Intervention de Éliane Assassi

Réunion du 1er avril 2021 à 15h00
Évolution de la situation sanitaire et mesures nécessaires pour y répondre — Débat et vote sur une déclaration du gouvernement

Photo de Éliane AssassiÉliane Assassi :

Nous sommes donc convoqués aujourd’hui pour vous écouter nous expliquer les décisions présidentielles, au cas où nous n’aurions pas bien compris. De surcroît, vous nous demandez de voter sur des propositions, d’une part, qui n’ont absolument pas été débattues préalablement, et, d’autre part, dont nous ignorons les motivations. En clair, nous ne savons pas pourquoi Emmanuel Macron a décidé certaines mesures qu’il rejetait quelques jours plus tôt, et pourquoi il en a écarté d’autres.

Dès le début de la crise, le 19 mars 2020, nous avons alerté, ici même, au Sénat, sur le risque de dérive autoritaire que comportait l’état d’urgence sanitaire. Depuis des mois, nous demandons de renoncer à cet état d’exception qui met le couvercle sur la démocratie. Rappelez-vous, mes chers collègues, de la dernière prorogation : nous avons rappelé que l’état d’urgence n’était plus une justification et que la gravité de la situation exigeait de rendre au Parlement sa capacité permanente de décision.

La représentation nationale, c’est la représentation du peuple, monsieur le Premier ministre. Le Parlement, c’est cela, et non un aréopage de gens inutiles, comme au temps du Conseil des Cinq-Cents. M. Macron et vous-même renvoyez à l’opinion publique cette conception qui serait la vôtre du Parlement.

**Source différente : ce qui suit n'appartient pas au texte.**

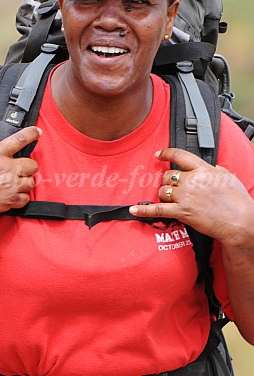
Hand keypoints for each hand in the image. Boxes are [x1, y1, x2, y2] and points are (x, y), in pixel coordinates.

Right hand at [0, 127, 40, 226]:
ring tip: (17, 183)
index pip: (19, 140)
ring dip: (26, 182)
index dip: (31, 134)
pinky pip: (26, 198)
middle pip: (32, 165)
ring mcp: (10, 186)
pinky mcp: (9, 201)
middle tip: (20, 169)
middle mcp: (6, 169)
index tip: (37, 132)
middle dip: (29, 166)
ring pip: (31, 182)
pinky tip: (14, 196)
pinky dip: (22, 198)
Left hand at [129, 148, 253, 244]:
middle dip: (168, 182)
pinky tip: (134, 209)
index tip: (158, 154)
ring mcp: (185, 196)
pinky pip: (157, 210)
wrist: (240, 222)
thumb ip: (218, 171)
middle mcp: (192, 181)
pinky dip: (144, 210)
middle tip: (174, 188)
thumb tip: (213, 168)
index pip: (180, 156)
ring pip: (163, 191)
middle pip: (168, 176)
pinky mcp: (182, 212)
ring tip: (173, 200)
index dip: (166, 153)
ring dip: (164, 195)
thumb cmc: (238, 202)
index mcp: (204, 170)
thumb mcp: (229, 178)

Le mépris du Parlement est patent, et nous tenons à exprimer solennellement notre désaccord profond avec cette pratique institutionnelle. C’est même de la colère, monsieur le Premier ministre, car nous constatons la mise en pratique de la volonté jupitérienne d’écarter le Parlement de sa route, alors que la révision constitutionnelle préparée par le chef de l’État n’a pu être imposée ni ici ni au pays.

Cette dérive autocratique que beaucoup ont soulignée et dénoncée dès les premières heures du quinquennat prend une dimension inquiétante aujourd’hui, le Président de la République écartant tout de son chemin : Parlement, Conseil des ministres, puisque le Conseil de défense, détourné de son objet initial fixé par l’article 15 de la Constitution relatif au rôle de chef des armées du Président le supplée, et même le Conseil scientifique, puisque Emmanuel Macron, si l’on en croit les éloges de M. Blanquer, détient la connaissance, voire la science infuse en matière épidémiologique.

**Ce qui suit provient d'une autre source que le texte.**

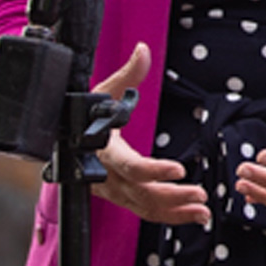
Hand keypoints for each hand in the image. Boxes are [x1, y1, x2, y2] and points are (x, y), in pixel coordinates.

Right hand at [87, 43, 210, 225]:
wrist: (62, 138)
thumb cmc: (84, 113)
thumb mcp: (103, 91)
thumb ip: (127, 74)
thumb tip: (143, 50)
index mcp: (104, 152)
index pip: (131, 168)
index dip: (155, 171)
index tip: (180, 170)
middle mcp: (107, 177)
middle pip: (142, 194)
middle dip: (173, 197)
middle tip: (201, 195)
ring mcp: (112, 191)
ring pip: (144, 207)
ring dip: (175, 211)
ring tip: (203, 211)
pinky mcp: (119, 197)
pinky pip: (144, 211)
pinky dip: (168, 216)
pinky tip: (192, 214)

L’exercice solitaire du pouvoir n’est jamais une bonne chose pour la démocratie ; en temps de crise, cela peut générer des drames. La reprise en main par le Parlement, par le collectif, par la démocratie devient une nécessité absolue.

Hier soir, M. Macron nous a donc présenté ses choix : nouveau changement de pied avec la fermeture, brève pour l’instant, des établissements scolaires et l’abandon de la stratégie territoriale. On aura d’ailleurs noté cette étonnante initiative, au nom de la « respiration », d’autoriser la circulation dans tout le pays jusqu’au 5 avril, pour permettre sans doute aux propriétaires de résidences secondaires en particulier, de passer trois semaines ou le mois à venir au vert.

Ces évolutions, manifestes pour l’école, alors qu’au cours des jours qui ont précédé les ministres MM. Véran et Blanquer expliquaient que la situation était maîtrisée, sont justifiées par la nouvelle donne qu’impose le variant anglais.

Monsieur le Premier ministre, le 29 janvier, lorsqu’a été prise la décision de ne pas reconfiner et de préférer des mesures de freinage, qui ont échoué, vous saviez que le variant anglais pouvait avoir des effets dévastateurs dans notre pays.